Long story short, in my opinion it would be better to not create a variation file at all in this situation. I don't really see any value in it, except perhaps that ProcessWire won't try to create the variation on subsequent renders – and personally I see that more as an issue than a good thing.

horst-n, what do you think, are there any gotchas I'm missing here?

Testing this locally, simply uncommenting those two lines in the code that create the broken variation file did the trick. So far I'm not seeing any side effects either, in part because a blank(ish) Pageimage object is returned either way.

ghost commented 5 years ago

@CaelanStewart commented on Jan 20, 2019, 3:45 PM UTC:

teppokoivula, from that, we are completely on the same page. In the second point, relaxed my opinion on the creation of an invalid file on a corrupt image because I wrongly got the impression that the consensus was to allow it in that circumstance - and because it's rarely an issue and I'm not too worried either way.

Glad to hear you have found no downsides so far.

ghost commented 5 years ago

@horst-n commented on Jan 21, 2019, 10:45 AM UTC:

teppokoivula I'm with what I said above in my first post: if possible without sideeffects, I don't want that an error-image is created anymore. Let it be missing and resulting in a 404. And if debug is on, write a log entry and (what you and Caelan suggested), throw an error. (But ATM I don't have time for thouroughful testing, that's why I pinged Ryan.)

ghost commented 5 years ago

@ryancramerdesign commented on Feb 4, 2019, 7:55 PM UTC:

Thanks, I have pushed a fix for this issue, though there's a lot here and not positive I understood it all so please let me know if the fix is missing anything.

ghost commented 5 years ago

@teppokoivula commented on Feb 5, 2019, 3:49 PM UTC:

Looks good to me, thanks ryancramerdesign!

ghost commented 5 years ago

@netcarver commented on Feb 6, 2019, 8:58 PM UTC:

CaelanStewart Hi Caelan. Could you see if Ryan's commit fixes this for you. If so, please go ahead and close the issue. Many thanks.

ghost commented 5 years ago

@CaelanStewart commented on Feb 7, 2019, 2:47 PM UTC:

netcarver, Hi.

Given it a quick test, it doesn't produce an invalid image file anymore, and as such a 404 error shows in the browser console. So that aspect seems to be all good.

However, another suggestion that was buried in the above responses is to throw an exception when debug mode is enabled.

It doesn't seem fitting to fail silently (entry in log file without prominent error is pretty silent) if debug mode is enabled.

Of course, an indirect exception of sorts is the 404 in the browser console, which most devs would have a hard time missing as usually devtools are up permanently in any context where debug mode would be on. So it's not a massive deal, but it does feel like an exception should be thrown by ProcessWire if debug mode is enabled and the image file doesn't exist.

An invalid image file it feels should be handled on upload, and an error should be shown to the user when the image is uploaded. That may already be so, but I'm not sure from memory.

ghost commented 5 years ago

@netcarver commented on Feb 7, 2019, 5:55 PM UTC:

CaelanStewart Hello Caelan, and thank you for taking another look at this.

I think I'll leave this issue open for a week so you can post any updates, or close it if you wish. If it's still open in a weeks time with no further feedback or argument as to why this is a bug, I intend to close it and invite you to add a new issue on processwire-requests for any improved functionality regarding handling of invalid image uploads.

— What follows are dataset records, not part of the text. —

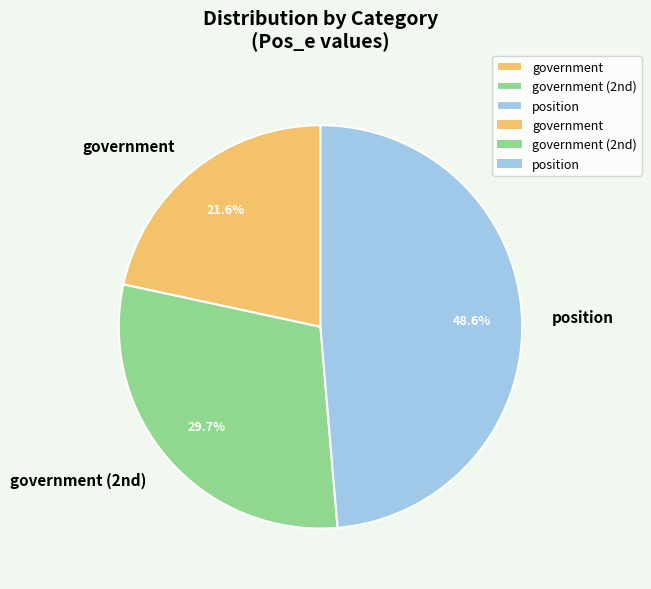

Rank the categories by value from highest to lowest.

position, government (2nd), government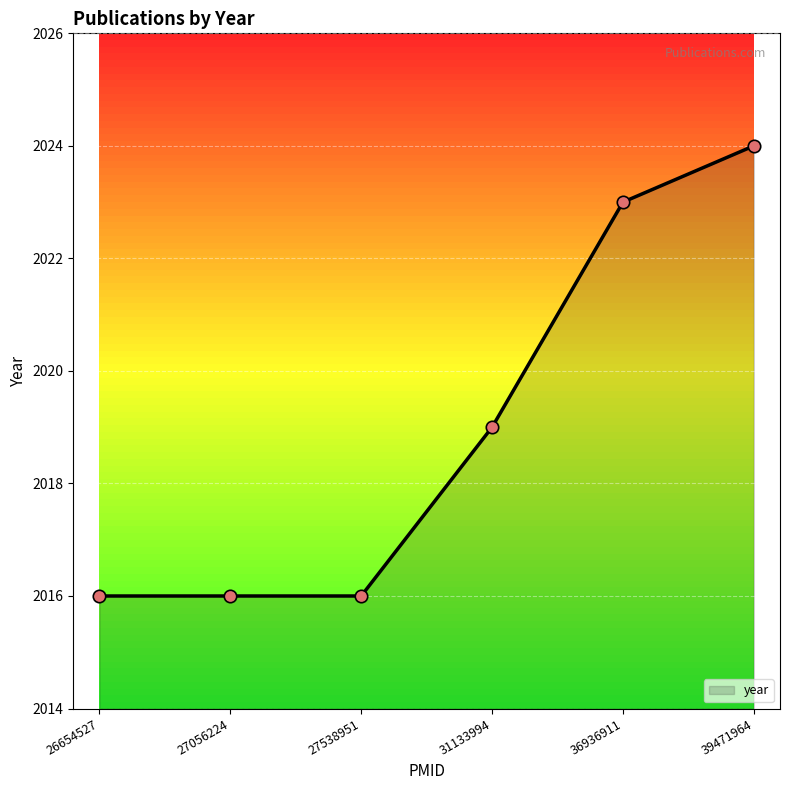

Which has a higher value, 26654527 or 31133994?

31133994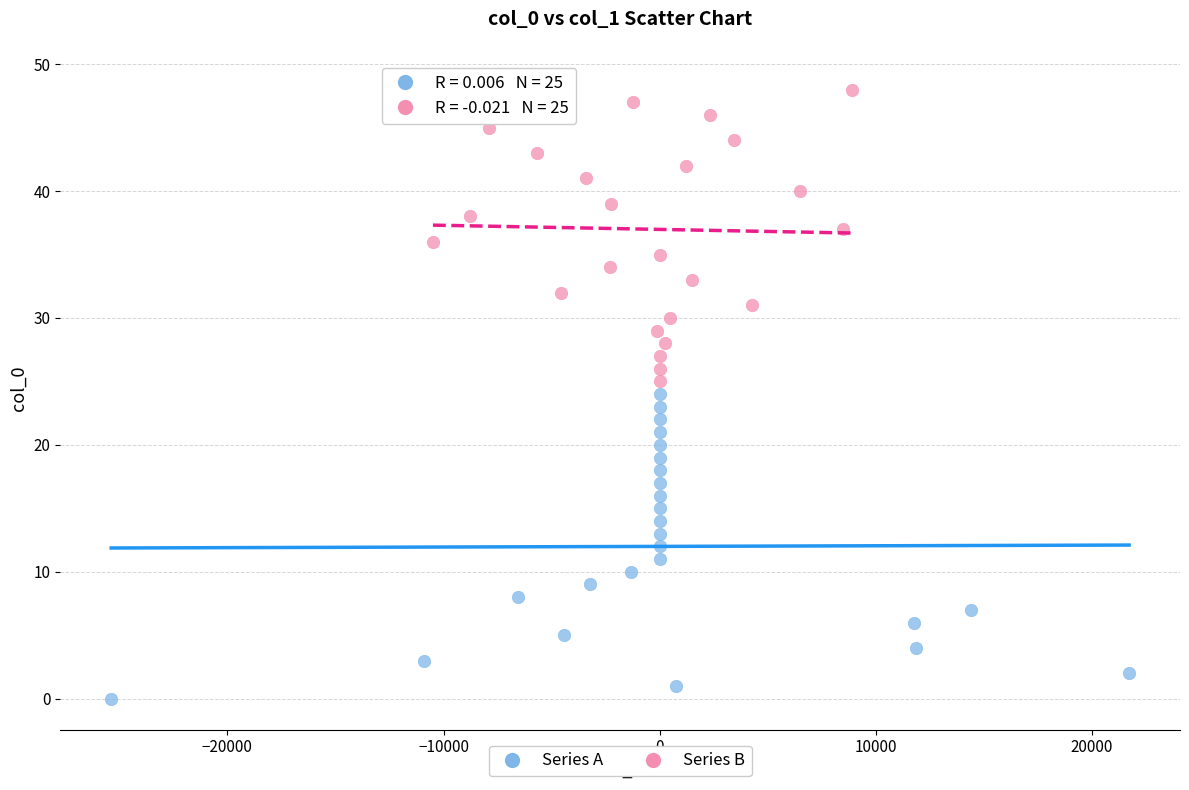

Which series reaches the minimum Y coordinate?

Series A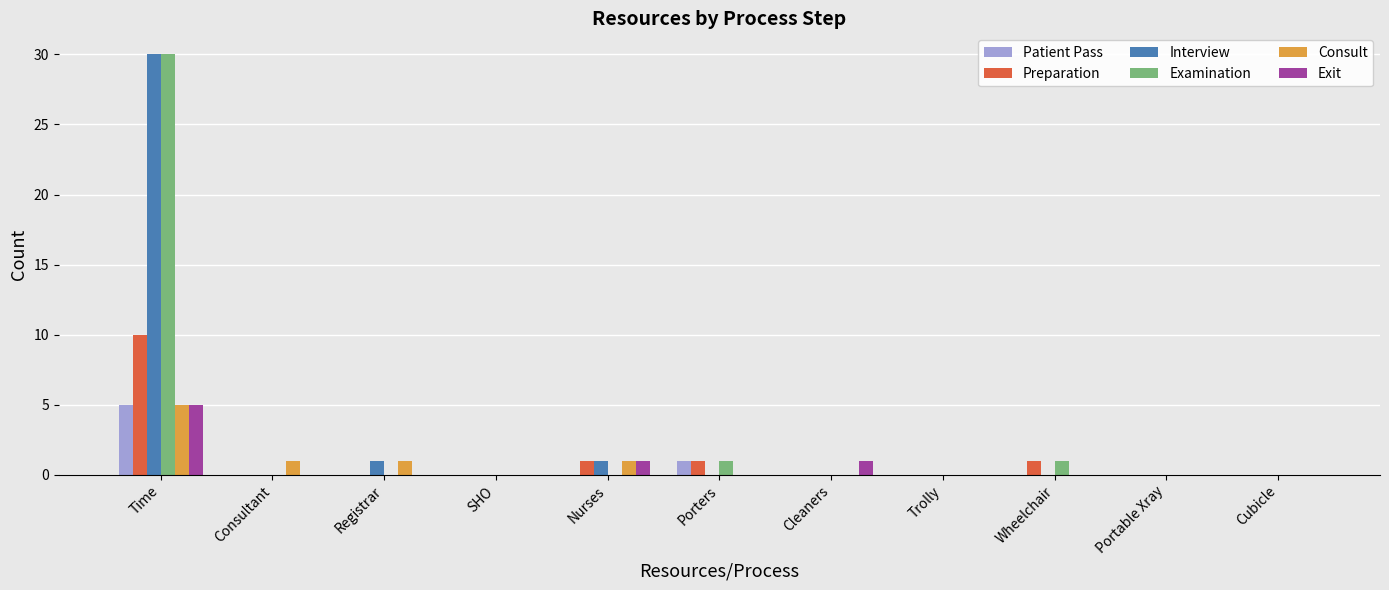

Is it true that Patient Pass equals 0 at Wheelchair?

True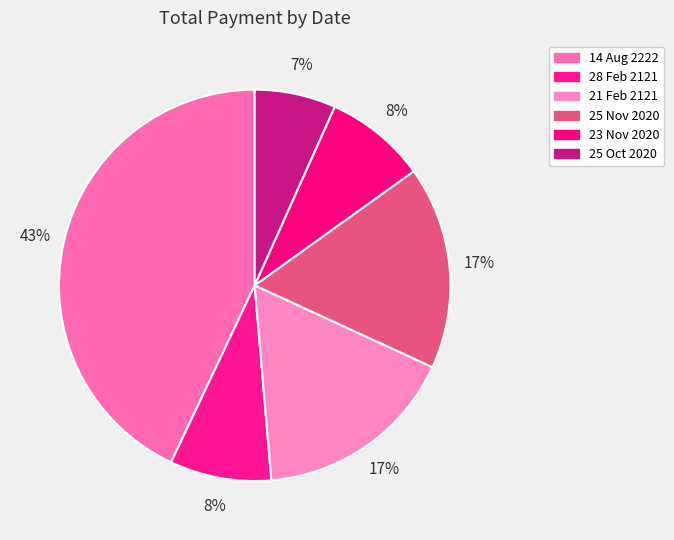

What is the change in value from 28 Feb 2121 to 21 Feb 2121?

+20.0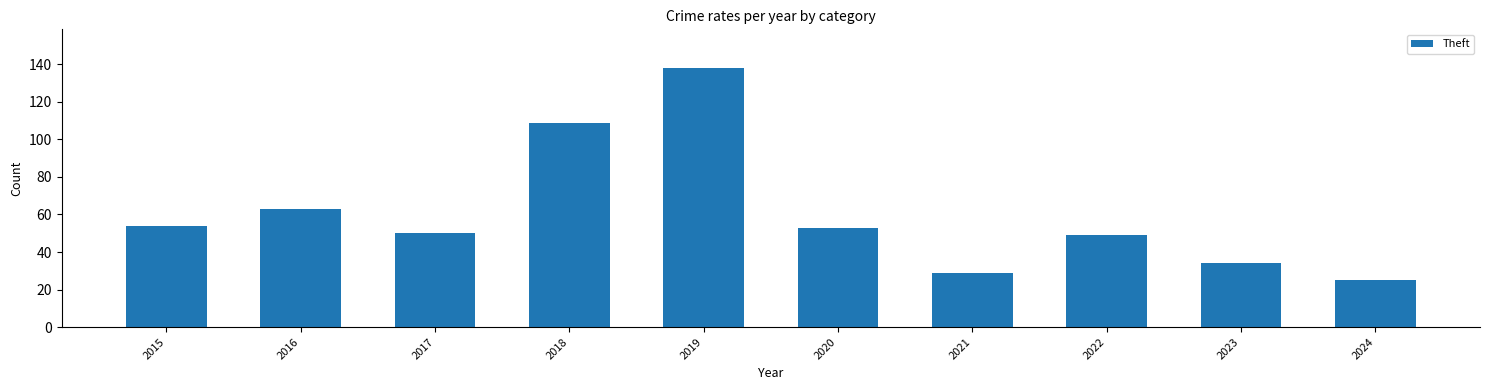

Where is the data nearest to the value 81?

2016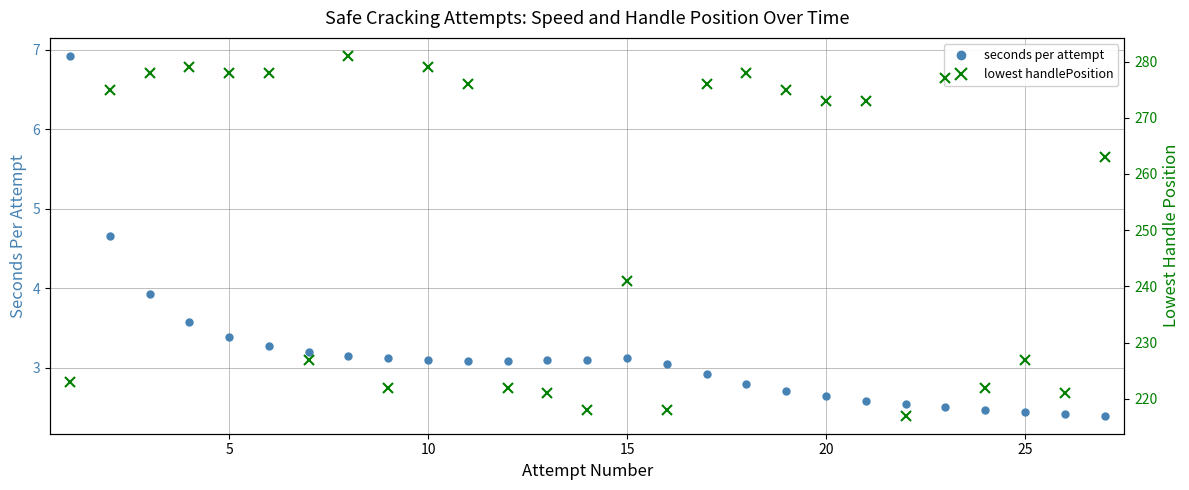

How many values in the seconds per attempt series are below 3?

11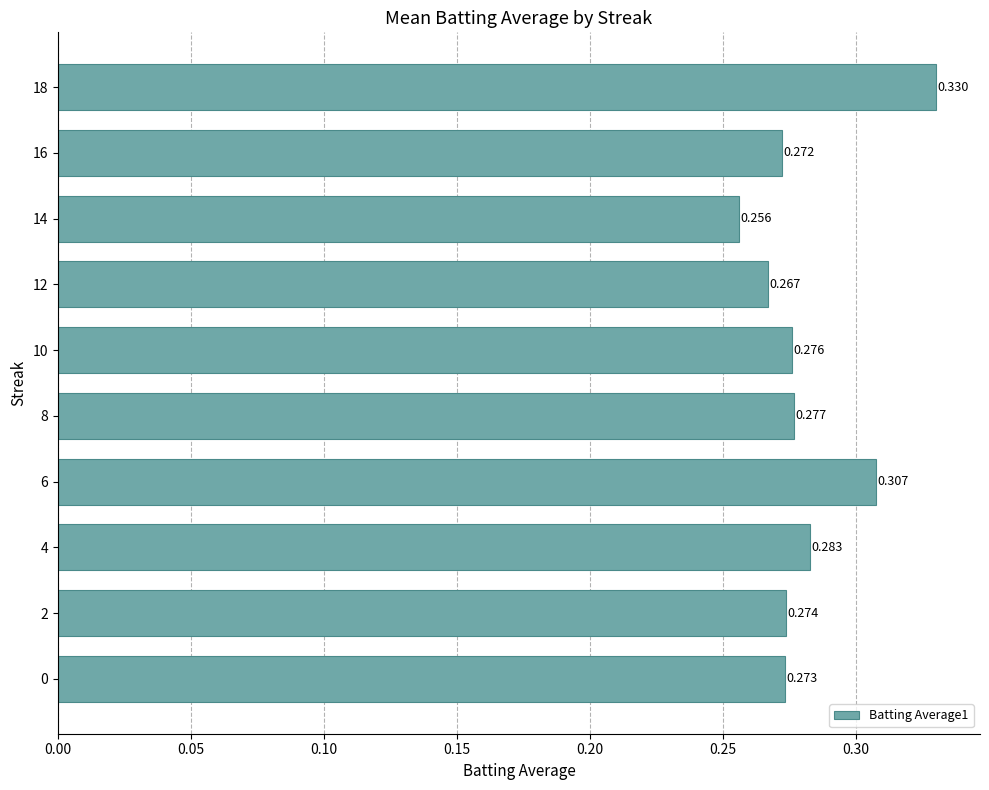

Which category has the highest value across all series?

18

Let me know if that's a sensible way forward.

ghost commented 5 years ago

@netcarver commented on Feb 8, 2019, 9:20 PM UTC:

/remind me to transfer to requests if needed in 1 week

ghost commented 5 years ago

reminders[bot] commented on Feb 8, 2019, 9:21 PM UTC:

netcarver set a reminder for Feb 15th 2019

ghost commented 5 years ago

reminders[bot] commented on Feb 15, 2019, 9:18 AM UTC:

👋 [netcarver](https://github.com/netcarver), transfer to requests if needed
reminders[bot] commented 5 years ago

@move[bot] set a reminder for Feb 22nd 2019

teppokoivula commented 5 years ago

This thread is already unbearably long, so to summarise:

The issue mentioned in the topic has been resolved, but what remains is the question whether ProcessWire should throw an exception if resizing an image fails when debug mode is enabled.